Exaggerated claims about mind-body connections are associated with big $$$$.

--James Coyne

(To reply, click here.)

I have only this to say: through a number of surgeries and other procedures, I have always figured that if I was a happy camper, if I had a sense of humor and made my doctors and nurses laugh, they would want to come back and see me. That is, through my humor and my optimism, I might receive better treatment than the curmudgeon in the next room.

A personal and untested theory, I admit, but I'm sticking with it.

Hope and humor!

--SoccerFreak

(To reply, click here.)

On a loosely related note, when I was doing my residency a lot of us picked up the superstition that bad things seem to happen to good people; on the other hand, nasty people seemed to last forever.

Every resident seemed to have a story about a really nice patient with a really nice family who would end up getting diagnosed with some sort of horrible advanced cancer. For each of those stories, there was a some mean, belligerant patient who would get admitted for some problem related to drinking or drugs, get coded, spend a night in the ICU, and then go on to demand narcotics and yell at the nurses another day.

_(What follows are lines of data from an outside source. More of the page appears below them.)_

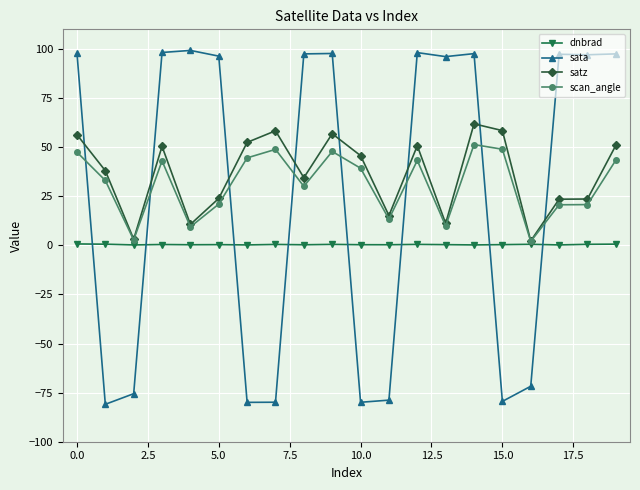

What is the maximum value shown in the chart?

99.3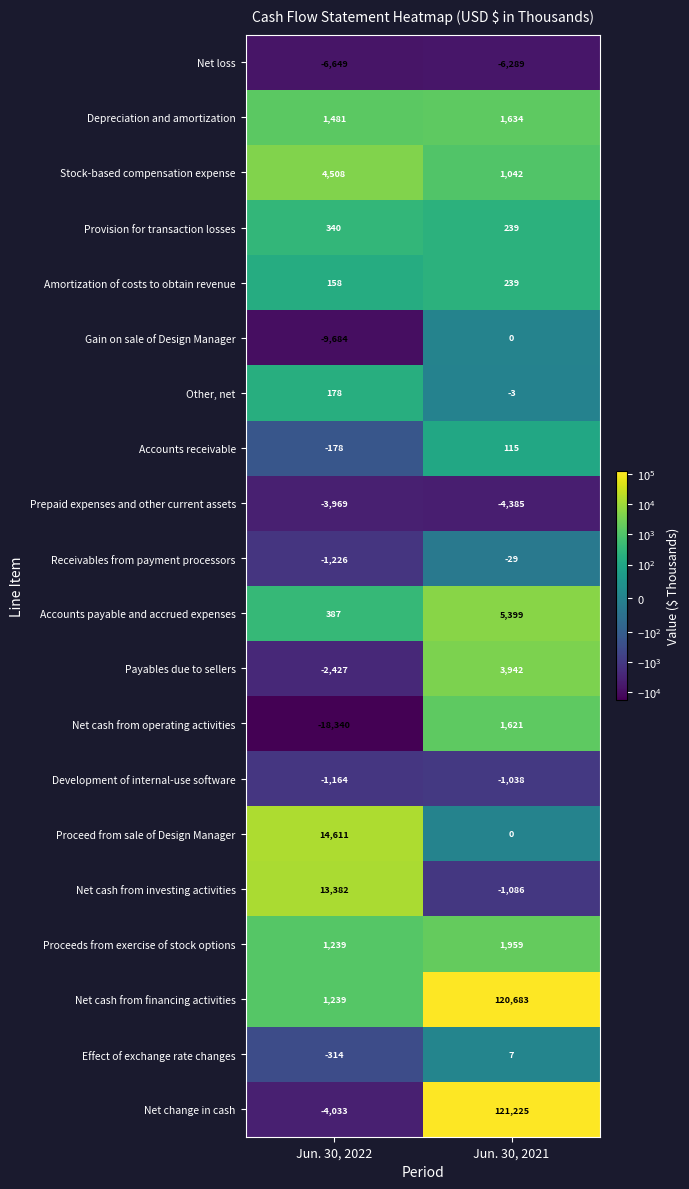

Rank the categories by Effect of exchange rate changes value from lowest to highest.

Jun. 30, 2022, Jun. 30, 2021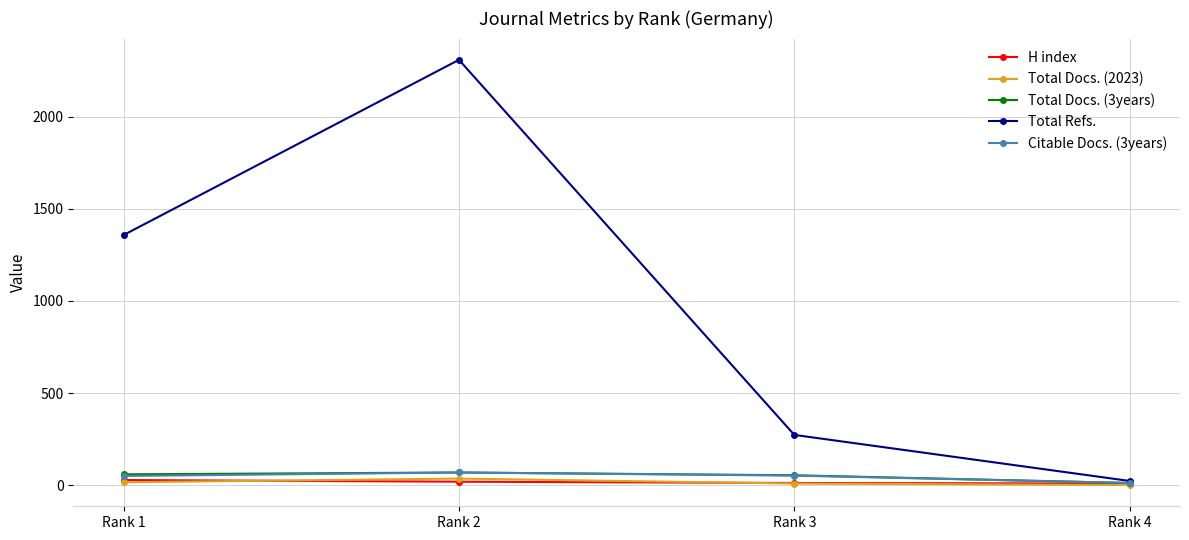

At which label is Total Refs. closest to 1166?

Rank 1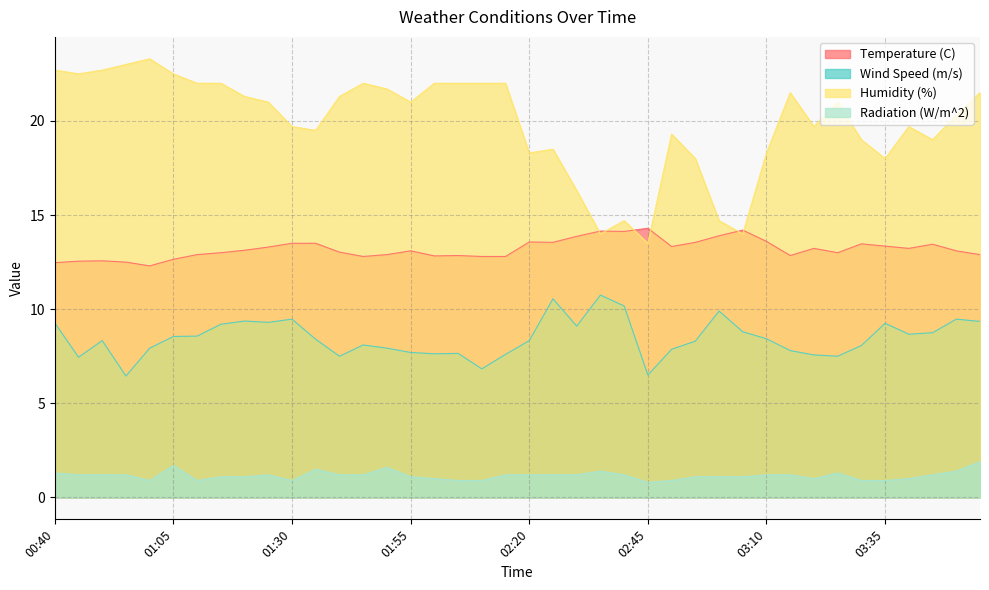

Does the chart display data point markers on the line(s)?

No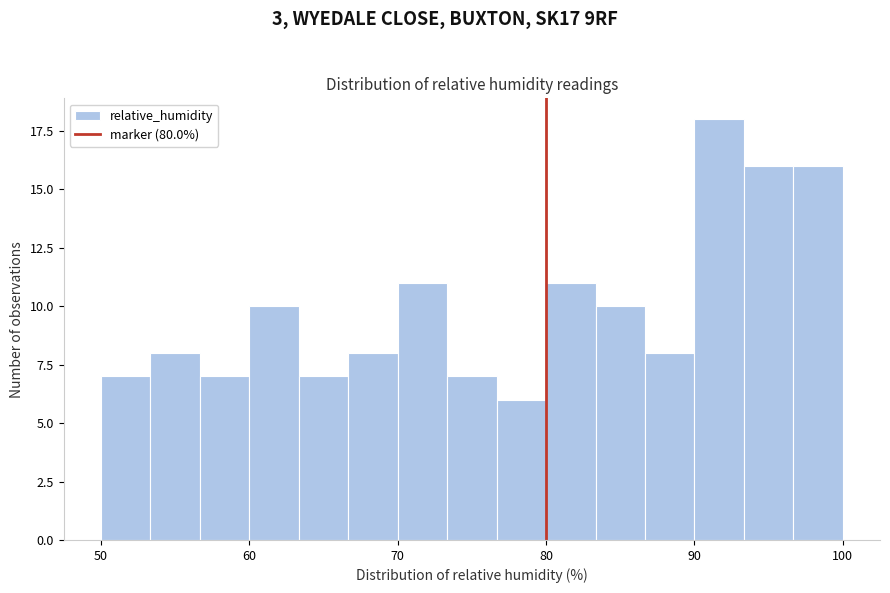

Around what value on the x-axis is the tallest bar? Give the approximate position of its centre, as read against the axis.

92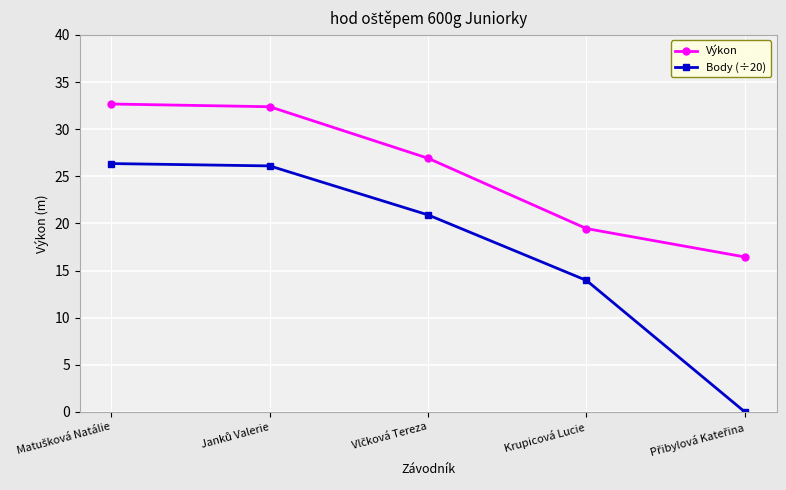

True or false: Výkon and Body (÷20) cross at least once.

False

Anecdotal and unscientific, yes. But maybe someone needs to look into whether being nasty helps you live longer!

--Grungie

(To reply, click here.)

I think that people who emphasize attitude are blaming the patient for the disease. Some of them do this because they are afraid of getting sick themselves. They want a reliable cure, and they want to stay in control of events. They imagine that a smile and a good attitude will act as a talisman to keep them safe from disease.